Build an empty index for `dim`-component vectors compared under `metric`.

**Errors:** [`InvalidConfig`](https://docs.rs/iqdb-types/latest/iqdb_types/enum.IqdbError.html#variant.InvalidConfig)
on `dim == 0`, `m == 0`, `ef_construction < m`, `ef_search == 0`, or
`filter_widen == 0`.

```rust
use iqdb_hnsw::{HnswConfig, HnswIndex};
use iqdb_index::Index;
use iqdb_types::DistanceMetric;

let idx = HnswIndex::new(3, DistanceMetric::Cosine, HnswConfig::default()).unwrap();
assert_eq!(idx.dim(), 3);
assert!(idx.is_empty());
```

### Accessors

```rust
pub fn dim(&self) -> usize;            // configured dimensionality
pub fn metric(&self) -> DistanceMetric; // configured metric
pub fn len(&self) -> usize;            // searchable (non-tombstoned) vectors
pub fn is_empty(&self) -> bool;        // len() == 0
pub fn config(&self) -> HnswConfig;    // a Copy snapshot of the config
```

### The `IndexCore` operations

`HnswIndex` implements the full [`IndexCore`] surface: `insert`, `delete`,
`search`, `insert_batch` / `search_batch` (trait defaults), `len`, `is_empty`,
`dim`, `metric`, `flush` (a no-op — purely in-memory), and `stats`.

- **`insert(id, vector, metadata)`** — adds a node via INSERT-NODE (Alg 1).
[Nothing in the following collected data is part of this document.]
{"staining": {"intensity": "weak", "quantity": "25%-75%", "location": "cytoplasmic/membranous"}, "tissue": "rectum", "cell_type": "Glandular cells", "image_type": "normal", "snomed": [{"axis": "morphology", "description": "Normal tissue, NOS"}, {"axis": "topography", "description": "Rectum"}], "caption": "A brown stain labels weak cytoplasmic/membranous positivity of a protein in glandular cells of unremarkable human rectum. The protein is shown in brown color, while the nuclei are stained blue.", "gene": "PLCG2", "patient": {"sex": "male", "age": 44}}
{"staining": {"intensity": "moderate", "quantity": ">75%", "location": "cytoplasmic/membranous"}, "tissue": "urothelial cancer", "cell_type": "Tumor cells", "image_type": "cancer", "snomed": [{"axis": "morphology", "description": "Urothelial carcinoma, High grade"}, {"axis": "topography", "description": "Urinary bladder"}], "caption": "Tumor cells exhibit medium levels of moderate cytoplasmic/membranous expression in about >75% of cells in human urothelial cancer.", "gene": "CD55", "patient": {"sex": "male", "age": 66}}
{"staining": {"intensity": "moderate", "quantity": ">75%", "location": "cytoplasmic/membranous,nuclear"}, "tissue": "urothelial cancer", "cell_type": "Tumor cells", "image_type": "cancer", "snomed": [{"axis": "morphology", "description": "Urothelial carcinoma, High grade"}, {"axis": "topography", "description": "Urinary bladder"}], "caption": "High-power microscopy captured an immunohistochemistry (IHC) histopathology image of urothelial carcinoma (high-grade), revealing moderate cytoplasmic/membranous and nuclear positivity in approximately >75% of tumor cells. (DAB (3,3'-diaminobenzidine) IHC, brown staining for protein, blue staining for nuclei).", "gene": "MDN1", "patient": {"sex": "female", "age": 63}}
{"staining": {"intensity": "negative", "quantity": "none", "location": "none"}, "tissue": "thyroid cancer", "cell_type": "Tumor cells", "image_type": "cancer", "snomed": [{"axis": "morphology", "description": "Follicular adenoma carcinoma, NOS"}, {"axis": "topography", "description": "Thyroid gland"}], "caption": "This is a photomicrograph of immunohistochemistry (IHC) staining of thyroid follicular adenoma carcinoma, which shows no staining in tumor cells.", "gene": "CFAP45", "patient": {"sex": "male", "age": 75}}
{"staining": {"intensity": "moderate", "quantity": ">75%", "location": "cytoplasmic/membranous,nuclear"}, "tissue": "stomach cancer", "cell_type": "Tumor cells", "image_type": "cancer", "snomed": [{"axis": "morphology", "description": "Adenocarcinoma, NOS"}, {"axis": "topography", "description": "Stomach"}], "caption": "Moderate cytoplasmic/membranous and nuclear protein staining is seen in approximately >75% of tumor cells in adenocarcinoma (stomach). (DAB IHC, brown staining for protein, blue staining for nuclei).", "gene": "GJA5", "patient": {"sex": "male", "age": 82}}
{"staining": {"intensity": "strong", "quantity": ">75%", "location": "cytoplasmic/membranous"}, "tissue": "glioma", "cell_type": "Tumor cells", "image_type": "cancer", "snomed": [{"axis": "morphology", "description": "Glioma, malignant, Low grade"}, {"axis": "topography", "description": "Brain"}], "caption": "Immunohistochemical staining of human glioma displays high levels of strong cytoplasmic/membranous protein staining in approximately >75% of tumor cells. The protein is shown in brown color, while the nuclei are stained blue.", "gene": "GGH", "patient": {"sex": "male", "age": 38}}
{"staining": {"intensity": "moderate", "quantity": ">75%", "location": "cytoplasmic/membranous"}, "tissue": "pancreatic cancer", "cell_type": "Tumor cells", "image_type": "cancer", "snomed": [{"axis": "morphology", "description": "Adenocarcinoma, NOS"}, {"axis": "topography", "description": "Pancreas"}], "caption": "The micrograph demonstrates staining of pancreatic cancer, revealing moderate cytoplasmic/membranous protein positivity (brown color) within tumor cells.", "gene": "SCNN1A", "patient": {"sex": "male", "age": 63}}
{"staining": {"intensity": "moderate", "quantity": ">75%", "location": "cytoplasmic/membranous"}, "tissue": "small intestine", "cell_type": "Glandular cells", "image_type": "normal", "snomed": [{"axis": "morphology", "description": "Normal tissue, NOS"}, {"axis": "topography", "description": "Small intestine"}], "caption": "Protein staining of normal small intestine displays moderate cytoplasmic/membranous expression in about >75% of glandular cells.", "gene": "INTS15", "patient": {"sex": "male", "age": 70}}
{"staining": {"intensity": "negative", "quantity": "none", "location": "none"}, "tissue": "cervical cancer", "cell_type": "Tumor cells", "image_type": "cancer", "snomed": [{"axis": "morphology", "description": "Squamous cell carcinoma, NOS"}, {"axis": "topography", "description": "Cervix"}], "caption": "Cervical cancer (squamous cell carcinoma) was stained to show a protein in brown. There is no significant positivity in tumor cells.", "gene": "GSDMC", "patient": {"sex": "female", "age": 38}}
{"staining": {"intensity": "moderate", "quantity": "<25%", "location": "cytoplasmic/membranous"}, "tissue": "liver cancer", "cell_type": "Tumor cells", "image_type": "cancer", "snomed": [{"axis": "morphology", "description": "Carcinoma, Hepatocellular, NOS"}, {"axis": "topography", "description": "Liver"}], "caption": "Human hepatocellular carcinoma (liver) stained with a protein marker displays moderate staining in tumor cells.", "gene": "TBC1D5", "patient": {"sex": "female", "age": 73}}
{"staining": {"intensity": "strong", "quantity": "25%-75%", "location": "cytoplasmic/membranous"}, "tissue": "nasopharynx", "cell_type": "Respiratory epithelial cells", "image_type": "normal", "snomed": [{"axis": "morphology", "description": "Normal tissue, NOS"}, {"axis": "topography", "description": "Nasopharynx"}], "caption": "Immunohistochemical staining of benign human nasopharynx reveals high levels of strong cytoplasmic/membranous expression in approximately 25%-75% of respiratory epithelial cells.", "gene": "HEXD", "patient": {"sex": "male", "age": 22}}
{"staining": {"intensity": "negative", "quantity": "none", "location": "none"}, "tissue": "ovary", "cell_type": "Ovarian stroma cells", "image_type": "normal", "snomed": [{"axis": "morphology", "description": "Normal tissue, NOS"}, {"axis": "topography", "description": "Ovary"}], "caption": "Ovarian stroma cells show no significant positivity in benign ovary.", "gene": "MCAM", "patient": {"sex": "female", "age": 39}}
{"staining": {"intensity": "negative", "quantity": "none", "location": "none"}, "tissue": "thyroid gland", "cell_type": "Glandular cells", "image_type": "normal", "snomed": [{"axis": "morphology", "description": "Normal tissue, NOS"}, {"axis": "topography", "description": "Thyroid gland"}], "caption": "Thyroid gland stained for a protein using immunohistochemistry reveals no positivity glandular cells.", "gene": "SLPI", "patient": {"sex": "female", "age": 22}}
The
  `Arc<[f32]>` is stored verbatim (zero-copy). Returns
  [`DimensionMismatch`]https://docs.rs/iqdb-types/latest/iqdb_types/enum.IqdbError.html#variant.DimensionMismatch
  on a length mismatch and
  [`Duplicate`]https://docs.rs/iqdb-types/latest/iqdb_types/enum.IqdbError.html#variant.Duplicate
  on a repeated id.
- **`delete(id)`** — tombstones the node: removed from results, retained in
  traversal for connectivity. Returns
  [`NotFound`]https://docs.rs/iqdb-types/latest/iqdb_types/enum.IqdbError.html#variant.NotFound
  if the id is not live. `len()` decrements.
- **`search(query, params)`** — top-`k` beam search; see
  [Result ordering]#result-ordering--determinism and [Filter handling]#filter-handling.

```rust
# use std::sync::Arc;
# use iqdb_hnsw::{HnswConfig, HnswIndex};
# use iqdb_index::{Index, IndexCore};
# use iqdb_types::{DistanceMetric, SearchParams, VectorId};
# fn main() -> iqdb_types::Result<()> {
let mut idx = HnswIndex::new(2, DistanceMetric::Euclidean, HnswConfig::default())?;
idx.insert(VectorId::from(1u64), Arc::<[f32]>::from(&[0.0, 0.0][..]), None)?;
idx.insert(VectorId::from(2u64), Arc::<[f32]>::from(&[9.0, 0.0][..]), None)?;
assert_eq!(idx.len(), 2);

idx.delete(&VectorId::from(2u64))?;
assert_eq!(idx.len(), 1);
let hits = idx.search(&[0.0, 0.0], &SearchParams::new(5, DistanceMetric::Euclidean))?;
assert!(hits.iter().all(|h| h.id != VectorId::U64(2))); // tombstoned, never returned
# Ok(()) }
```

### Diagnostics

```rust
pub fn node_layer_histogram(&self) -> Vec<usize>;
```

A histogram of assigned top layers across every node ever inserted (including
tombstoned). `out[L]` is the count of nodes whose top layer is exactly `L`. At a
non-trivial corpus the histogram decays geometrically with rate `1 / m`. Exposed
for diagnostics and determinism testing; the data it reflects is internal and
stable only within a given seed.

---

## Result ordering & determinism

[`Hit::distance`](https://docs.rs/iqdb-types/latest/iqdb_types/struct.Hit.html) is
**smaller-is-nearer** for all five metrics, and `search` returns hits best-first.
Distance math is delegated to
[`iqdb_distance::compute_batch`](https://docs.rs/iqdb-distance); HNSW never
reimplements a metric. For `DotProduct` (a similarity — larger is more similar)
the raw inner product is **negated at the boundary**, so one ordering invariant
holds across the whole family.

Construction is **deterministic**: the layer-assignment PRNG is a hand-rolled
SplitMix64 seeded from [`HnswConfig::seed`] (no external `rand`). Identical insert
order + identical seed produces a byte-identical graph and identical query
results, on every platform.

---

## Filter handling

When `SearchParams::filter` is set, it is evaluated through
[`iqdb_filter`](https://docs.rs/iqdb-filter) during result collection. HNSW
filtering is **post-filter**: the beam is widened by
[`HnswConfig::filter_widen`] (default `4×`) to keep enough survivors, but a highly
selective filter can still return fewer than `params.k` hits. A malformed filter,
or one exceeding the `iqdb-filter` depth / `IN`-value caps, returns
[`InvalidFilter`](https://docs.rs/iqdb-types/latest/iqdb_types/enum.IqdbError.html#variant.InvalidFilter).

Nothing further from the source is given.